KUALA LUMPUR: Tenaga Nasional Bhd (TNB) posts a resilient first half of 2022 on the back of five per cent growth in electricity demand year-on-year in line with continued post-pandemic economic growth, president and chief executive officer Datuk Indera Baharin Din.
Baharin expects a reasonable performance this year while remaining cautious on the prolonged impact of high fuel price and customers' credit risk outlook.
"Group revenue without cost recovery of the Imbalance Cost Pass-Through (ICPT) for the period increased by 4.4 per cent to RM24.99 billion from RM23.93 billion," he told analysts today following results announcement on Tuesday.
TNB's net profit rose to RM872.2 million in the second quarter (Q2) ended June 30, 2022 from RM821.5 million in the same period last year.
Revenue for the quarter under review rose 53.8 per cent YoY to RM19.14 billion from RM12.44 billion in Q2 last year.
For the first six months, the company's net profit slipped 0.8 per cent YoY to RM1.77 billion from RM1.78 billion.
Revenue for the period rose to RM34.8 billion from RM24 billion last year as Baharin attributed the higher revenue to the increase in TNB sales of electricity in all sectors, consistent with the overall improvement of Malaysia's GDP of 6.9 per cent YoY.
"Our financials reflect our solid technical performance as our network remains robust with a System Minutes of 0.01 and a System Average Interruption Duration Index (SAIDI) of 22.01 minutes, which is better than our internal performance thresholds," he added.
He noted that the recent announcement on a RM5.8 billion payment and a RM6 billion government guarantee loan facility showed a concerted effort by the government and TNB in addressing the high fuel price situation.

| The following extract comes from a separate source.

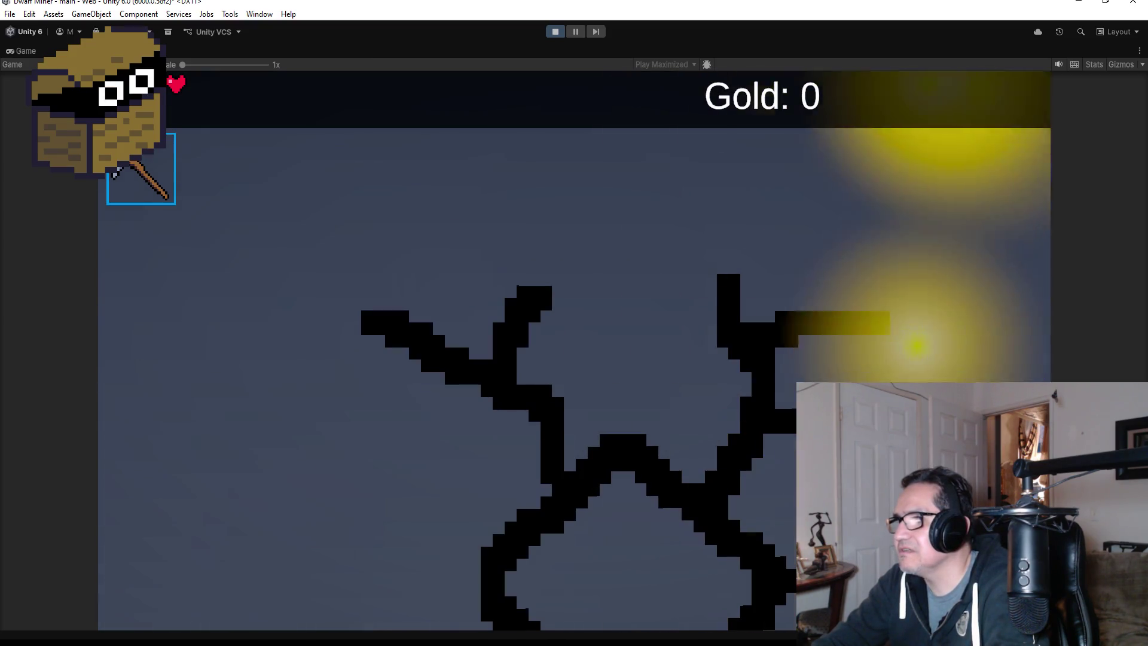
pyautogui.moveTo(574, 323)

On the substantial growth in receivables due to ICPT in 1H22, he said TNB had taken proactive measures to manage working capital.
"These include fulfilling our obligations to our suppliers and vendors through continuous cash flow monitoring and successfully raising additional borrowings when required."We remained prudent in our working capital management and expect our credit rating to remain stable.
"We also improved our collection with an average collection rate of 98 per cent for the first half as compared to 92 per cent last year," he said.